*EXTRAIT DE PAGE*.

━━━━━━━━━━━━━━━━━━━━

Par Béatrice Cadrin le 22 février 2024

Barbara Hannigan et l'OSM interprètent La Voix humaine de Francis Poulenc dans un concept alliant musique et projections sur grand écran. (Photo : Antoine Saito)
Hannigan et l’OSM dans une interprétation de La Voix humaine alliant musique et projections sur grand écran. (Photo : Antoine Saito)

Barbara Hannigan, artiste en résidence de l’OSM pour la saison en cours, domine la scène (et l’écran) de la Maison symphonique dans la présentation d’un de ses projets phares, une exécution hautement personnelle du monodrame La Voix humaine de Francis Poulenc.

Le concept est surhumain : Barbara Hannigan chante, joue et mène l’orchestre tout à la fois, tandis que trois caméras projettent son moindre geste, sa moindre expression faciale sur grand écran. Chaque dimension participe au spectacle, c’est-à-dire que les gestes de direction sont les gestes du personnage, sans que l’auditoire ne ressente jamais de décalage entre les deux. « Elle » – seul nom attribué à l’unique personnage de l’opéra – navigue sans heurts les changements de caméras, gros plans, contre-plongées, geste chorégraphiés, et disparitions et apparitions du cadre.

 

Barbara Hannigan et l'OSM interprètent La Voix humaine de Francis Poulenc dans un concept alliant musique et projections sur grand écran. (Photo : Antoine Saito)
Les moments les plus forts sont ceux où la scène et l’écran abandonnent leur synchronisme : l’image à l’écran se fige et Elle se retourne, révélant son visage directement au public pour la première fois. (Photo : Antoine Saito)

Des projections qui enrichissent le propos

Les moments les plus forts sont ceux où la scène et l’écran abandonnent leur synchronisme. Ce stratagème de mise en scène sert d’une part à simplifier les couches de lecture : l’image à l’écran se fige et Elle – amante abandonnée peinant à se définir une identité propre – se retourne, révélant son visage directement au public pour la première fois dans un moment de rare authenticité.

━━━━━━━━━━━━━━━━━━━━

*TÂCHE À FAIRE 1*. Dans la critique de La Voix humaine, combien de caméras projettent les gestes de Barbara Hannigan sur grand écran ?
*TÂCHE À FAIRE 2*. Recopiez fidèlement le passage de la critique qui commence par « Par Béatrice Cadrin » et se poursuit jusqu'à « de Francis Poulenc. ».
Vous n'aurez pas besoin de la liste de données pour ce travail.

*LISTE DES DONNÉES*.

━━━━━━━━━━━━━━━━━━━━

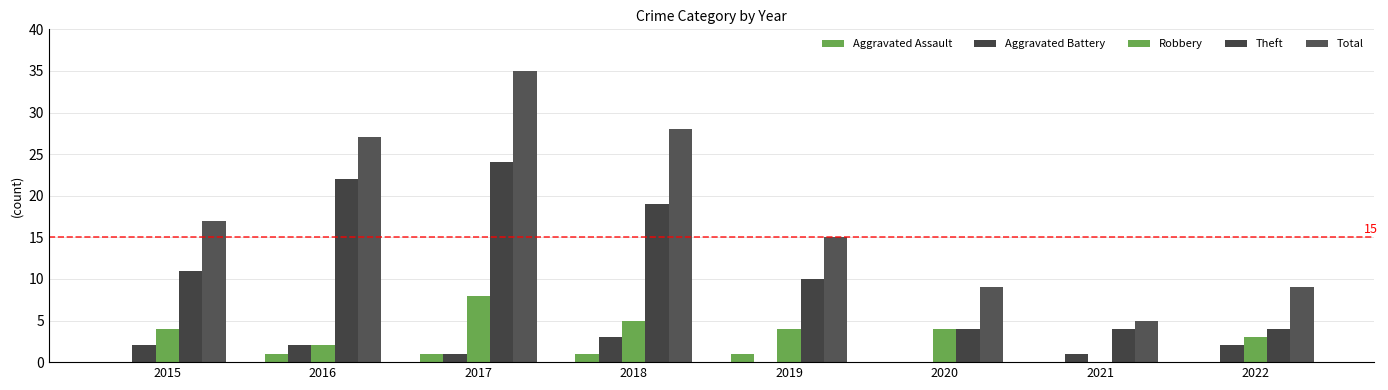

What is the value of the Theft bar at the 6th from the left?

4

━━━━━━━━━━━━━━━━━━━━

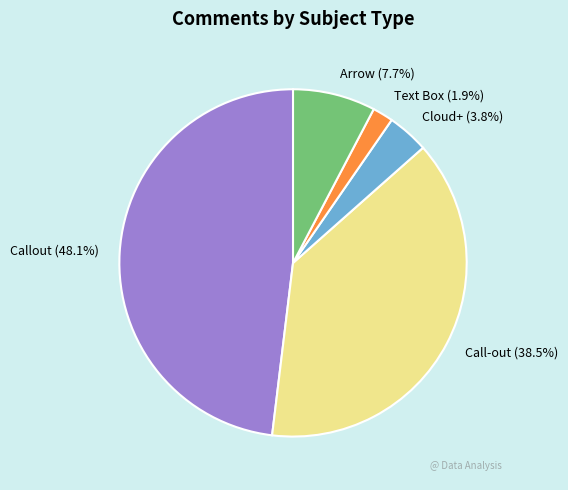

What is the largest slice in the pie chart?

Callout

━━━━━━━━━━━━━━━━━━━━

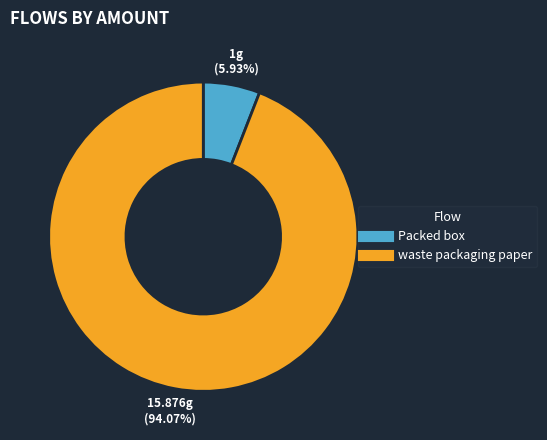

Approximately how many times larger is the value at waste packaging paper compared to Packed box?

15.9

━━━━━━━━━━━━━━━━━━━━

*CORRIGÉ 1*. Trois caméras.

*CORRIGÉ 2*.
Par Béatrice Cadrin le 22 février 2024

Barbara Hannigan et l'OSM interprètent La Voix humaine de Francis Poulenc dans un concept alliant musique et projections sur grand écran. (Photo : Antoine Saito)
Hannigan et l’OSM dans une interprétation de La Voix humaine alliant musique et projections sur grand écran. (Photo : Antoine Saito)

Barbara Hannigan, artiste en résidence de l’OSM pour la saison en cours, domine la scène (et l’écran) de la Maison symphonique dans la présentation d’un de ses projets phares, une exécution hautement personnelle du monodrame La Voix humaine de Francis Poulenc.